Page images and extracted text:
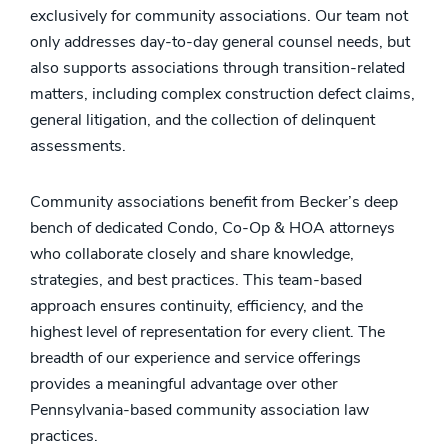
exclusively for community associations. Our team not
only addresses day-to-day general counsel needs, but
also supports associations through transition-related
matters, including complex construction defect claims,
general litigation, and the collection of delinquent
assessments.
Community associations benefit from Becker’s deep
bench of dedicated Condo, Co-Op & HOA attorneys
who collaborate closely and share knowledge,
strategies, and best practices. This team-based
approach ensures continuity, efficiency, and the
highest level of representation for every client. The
breadth of our experience and service offerings
provides a meaningful advantage over other
Pennsylvania-based community association law
practices.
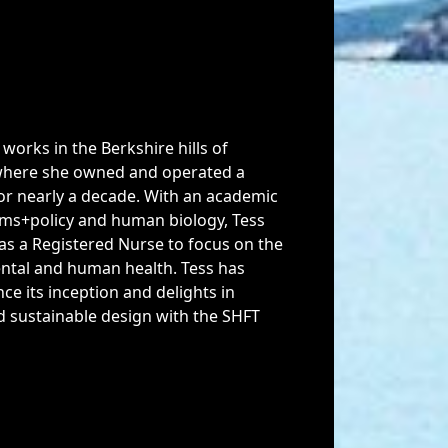
works in the Berkshire hills of
here she owned and operated a
for nearly a decade. With an academic
ms+policy and human biology, Tess
s a Registered Nurse to focus on the
ental and human health. Tess has
ce its inception and delights in
nd sustainable design with the SHFT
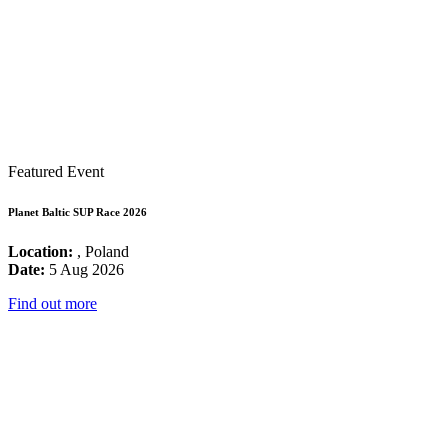
Featured Event
Planet Baltic SUP Race 2026
Location:
, Poland
Date:
5 Aug 2026
Find out more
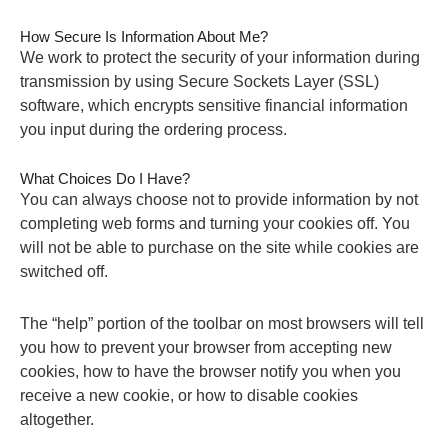
How Secure Is Information About Me?
We work to protect the security of your information during
transmission by using Secure Sockets Layer (SSL)
software, which encrypts sensitive financial information
you input during the ordering process.
What Choices Do I Have?
You can always choose not to provide information by not
completing web forms and turning your cookies off. You
will not be able to purchase on the site while cookies are
switched off.
The “help” portion of the toolbar on most browsers will tell
you how to prevent your browser from accepting new
cookies, how to have the browser notify you when you
receive a new cookie, or how to disable cookies
altogether.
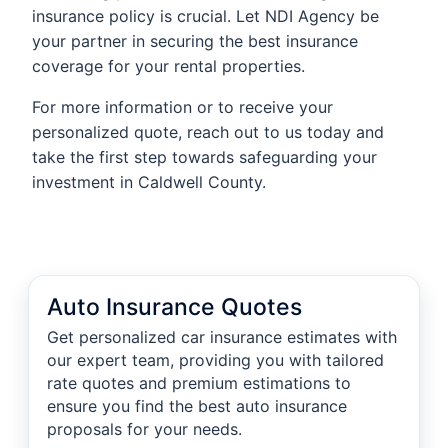
insurance policy is crucial. Let NDI Agency be
your partner in securing the best insurance
coverage for your rental properties.
For more information or to receive your
personalized quote, reach out to us today and
take the first step towards safeguarding your
investment in Caldwell County.
Auto Insurance Quotes
Get personalized car insurance estimates with
our expert team, providing you with tailored
rate quotes and premium estimations to
ensure you find the best auto insurance
proposals for your needs.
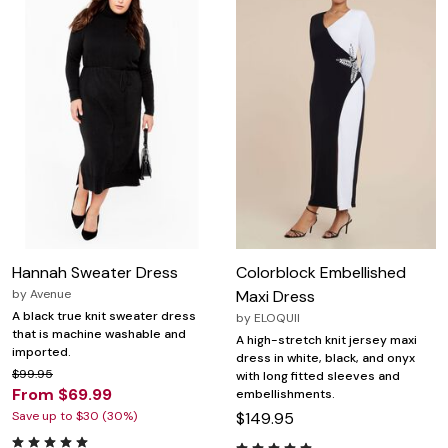
Hannah Sweater Dress
Colorblock Embellished
by
Avenue
Maxi Dress
A black true knit sweater dress
by
ELOQUII
that is machine washable and
A high-stretch knit jersey maxi
imported.
dress in white, black, and onyx
$99.95
with long fitted sleeves and
From $69.99
embellishments.
Save up to $30 (30%)
$149.95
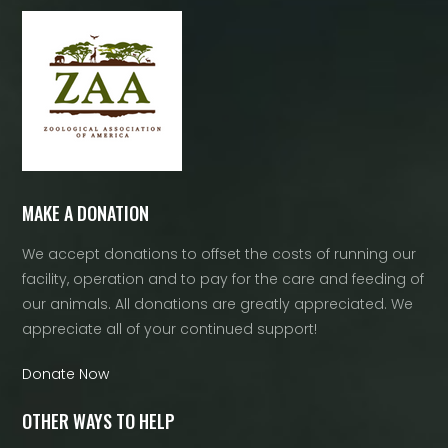
MAKE A DONATION
We accept donations to offset the costs of running our
facility, operation and to pay for the care and feeding of
our animals. All donations are greatly appreciated. We
appreciate all of your continued support!
Donate Now
OTHER WAYS TO HELP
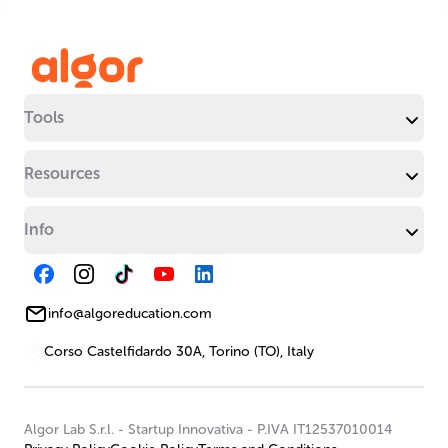
Tools
Resources
Info
info@algoreducation.com
Corso Castelfidardo 30A, Torino (TO), Italy
Algor Lab S.r.l.
-
Startup Innovativa
-
P.IVA IT12537010014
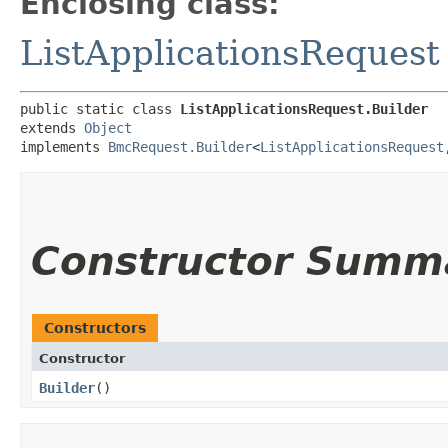
Enclosing class:
ListApplicationsRequest
public static class 
ListApplicationsRequest.Builder
extends 
Object
implements 
BmcRequest.Builder
<
ListApplicationsRequest
,
Constructor Summ
Constructors
Constructor
Builder
()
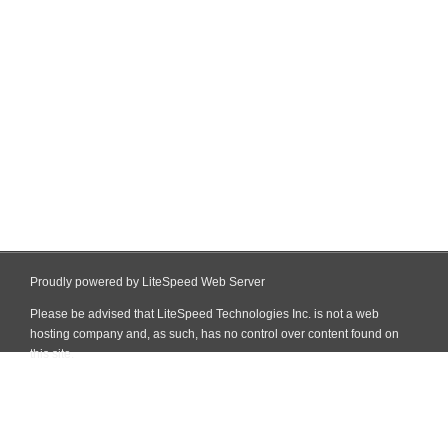
Proudly powered by LiteSpeed Web Server
Please be advised that LiteSpeed Technologies Inc. is not a web
hosting company and, as such, has no control over content found on
this site.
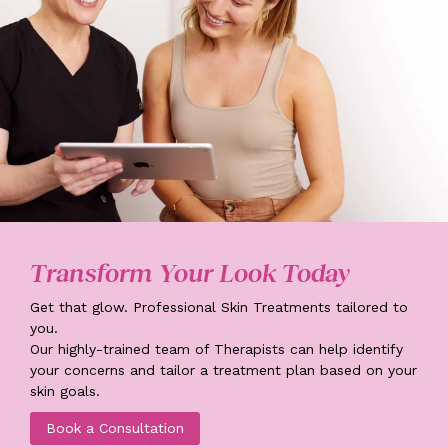
Transform Your Look Today
Get that glow. Professional Skin Treatments tailored to
you.
Our highly-trained team of Therapists can help identify
your concerns and tailor a treatment plan based on your
skin goals.
Book a Consultation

Task details: Reproduce the extracted text from all of the data above word for word, leaving the pictures out of your answer.

Task output:
exclusively for community associations. Our team not
only addresses day-to-day general counsel needs, but
also supports associations through transition-related
matters, including complex construction defect claims,
general litigation, and the collection of delinquent
assessments.
Community associations benefit from Becker’s deep
bench of dedicated Condo, Co-Op & HOA attorneys
who collaborate closely and share knowledge,
strategies, and best practices. This team-based
approach ensures continuity, efficiency, and the
highest level of representation for every client. The
breadth of our experience and service offerings
provides a meaningful advantage over other
Pennsylvania-based community association law
practices.
works in the Berkshire hills of
here she owned and operated a
for nearly a decade. With an academic
ms+policy and human biology, Tess
s a Registered Nurse to focus on the
ental and human health. Tess has
ce its inception and delights in
nd sustainable design with the SHFT
Featured Event
Planet Baltic SUP Race 2026
Location:
, Poland
Date:
5 Aug 2026
Find out more
How Secure Is Information About Me?
We work to protect the security of your information during
transmission by using Secure Sockets Layer (SSL)
software, which encrypts sensitive financial information
you input during the ordering process.
What Choices Do I Have?
You can always choose not to provide information by not
completing web forms and turning your cookies off. You
will not be able to purchase on the site while cookies are
switched off.
The “help” portion of the toolbar on most browsers will tell
you how to prevent your browser from accepting new
cookies, how to have the browser notify you when you
receive a new cookie, or how to disable cookies
altogether.
insurance policy is crucial. Let NDI Agency be
your partner in securing the best insurance
coverage for your rental properties.
For more information or to receive your
personalized quote, reach out to us today and
take the first step towards safeguarding your
investment in Caldwell County.
Auto Insurance Quotes
Get personalized car insurance estimates with
our expert team, providing you with tailored
rate quotes and premium estimations to
ensure you find the best auto insurance
proposals for your needs.
Hannah Sweater Dress
Colorblock Embellished
by
Avenue
Maxi Dress
A black true knit sweater dress
by
ELOQUII
that is machine washable and
A high-stretch knit jersey maxi
imported.
dress in white, black, and onyx
$99.95
with long fitted sleeves and
From $69.99
embellishments.
Save up to $30 (30%)
$149.95
MAKE A DONATION
We accept donations to offset the costs of running our
facility, operation and to pay for the care and feeding of
our animals. All donations are greatly appreciated. We
appreciate all of your continued support!
Donate Now
OTHER WAYS TO HELP
Tools
Resources
Info
info@algoreducation.com
Corso Castelfidardo 30A, Torino (TO), Italy
Algor Lab S.r.l.
-
Startup Innovativa
-
P.IVA IT12537010014
Enclosing class:
ListApplicationsRequest
public static class 
ListApplicationsRequest.Builder
extends 
Object
implements 
BmcRequest.Builder
<
ListApplicationsRequest
,
Constructor Summ
Constructors
Constructor
Builder
()
Proudly powered by LiteSpeed Web Server
Please be advised that LiteSpeed Technologies Inc. is not a web
hosting company and, as such, has no control over content found on
this site.
Transform Your Look Today
Get that glow. Professional Skin Treatments tailored to
you.
Our highly-trained team of Therapists can help identify
your concerns and tailor a treatment plan based on your
skin goals.
Book a Consultation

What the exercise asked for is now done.